1st Major US Utility Solar, Storage & Wind Project

by: Pete Danko: Portland Business Journal

Portland General Electric’s next big renewable energy resource will be a unique combination of wind, solar and battery energy storage in Eastern Oregon, the utility announced Wednesday.

In a deal with a NextEra Energy Inc. (NYSE: NEE) subsidiary, PGE (NYSE: POR) will own 100 megawatts of a 300-megawatt wind farm to be co-located with a 50-megawatt solar power array and a battery storage system capable of putting out 30 megawatts for up to four hours.

PGE said it expects the ownership stake in the wind farm to cost around $160 million. It will buy the remaining output from the facility from NextEra under a 30-year power purchase agreement.

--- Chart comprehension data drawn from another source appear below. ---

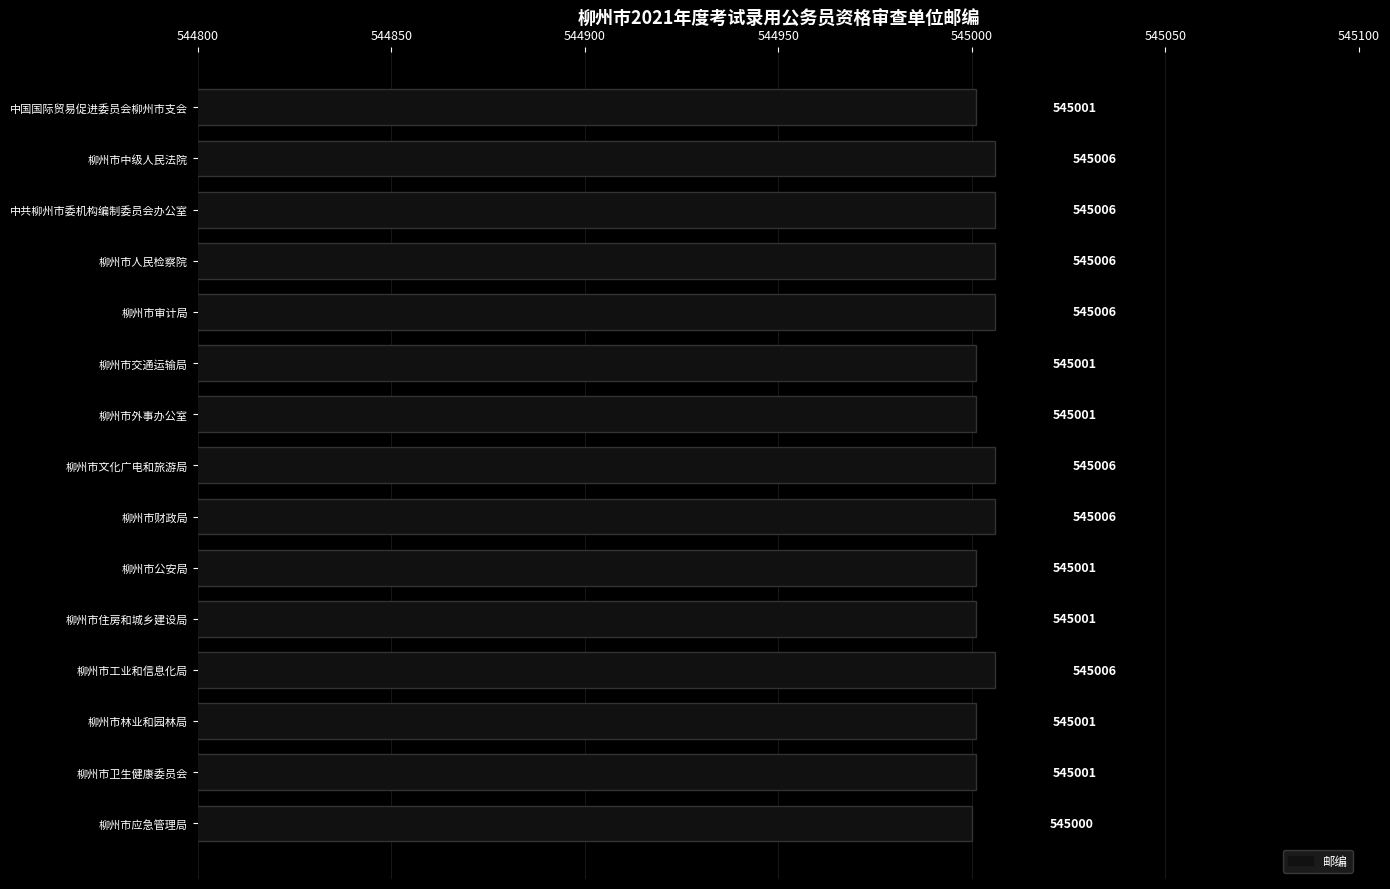

The chart shows a value of 545006 at 柳州市审计局. True or false?

True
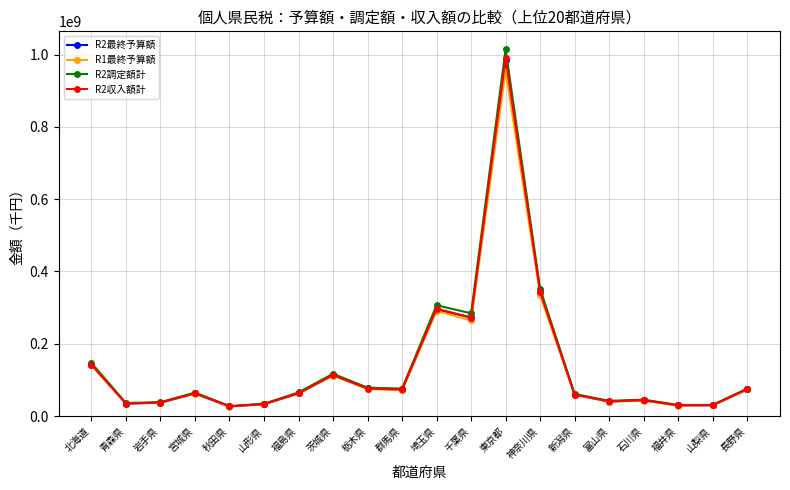

What is the greatest value displayed?

1015026328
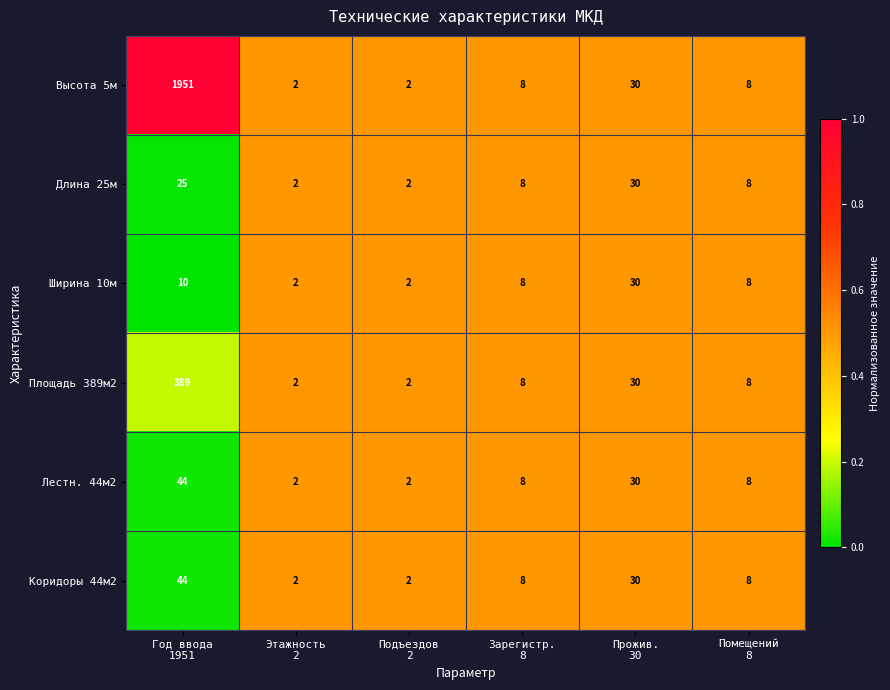

Count the number of categories in the chart.

6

The falling costs of wind, solar and batteries have made projects pairing one of the intermittent resources with energy storage increasingly affordable in recent years. But PGE and NextEra said the Wheatridge Renewable Energy Facility “will be the first of this scale in North America to co-locate and integrate these three technologies.”

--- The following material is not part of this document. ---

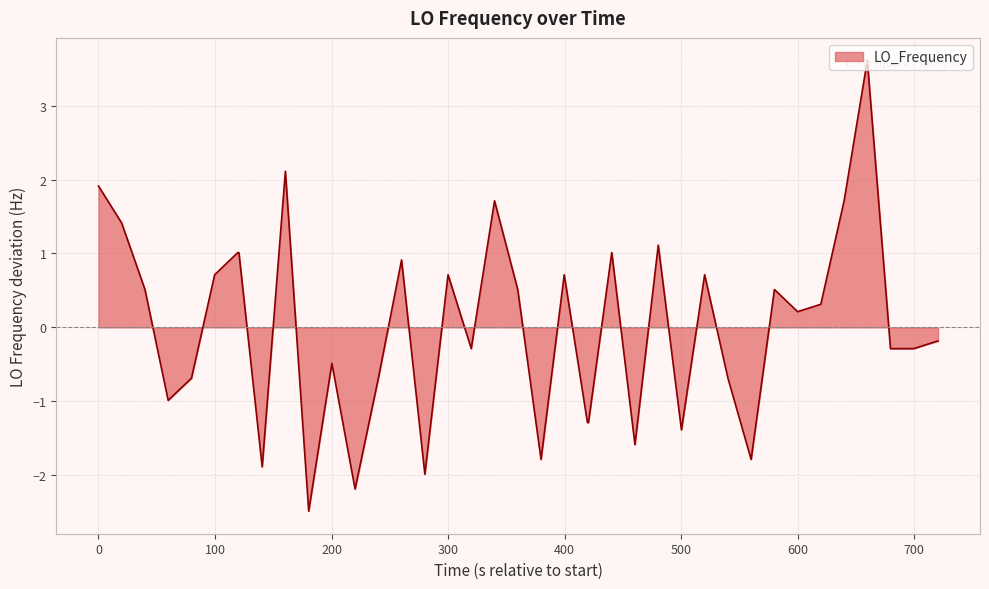

What is the difference between the maximum and minimum values?

6.1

Batteries can enhance the value of renewable energy resources by helping them provide reliable output, especially at peak demand — cold winter mornings and hot summer evenings for PGE. The utility said plans call for the batteries at Wheatridge to be charged by the solar array.

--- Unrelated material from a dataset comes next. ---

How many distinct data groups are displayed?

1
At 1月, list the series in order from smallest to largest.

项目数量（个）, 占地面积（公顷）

The deal comes out of a renewable energy request for proposals conducted last year by PGE under the watch of the Oregon Public Utility Commission.

The project, located north of the town of Lexington in Morrow County, will push PGE's wind power capacity, owned or under contract, to 1 gigawatt, "enough power to serve the equivalent of 340,000 homes," the utility said.

Oregon has a renewable energy mandate for its investor-owned utilities that’s at 15 percent now, rising to 20 percent in 2020, on the way to 50 percent by 2040.

PGE is also facing political pressure to go green as fast as possible; the city of Portland and Multnomah County have both passed resolutions calling for 100 percent of the electricity used in their jurisdictions to come from renewable sources by 2035.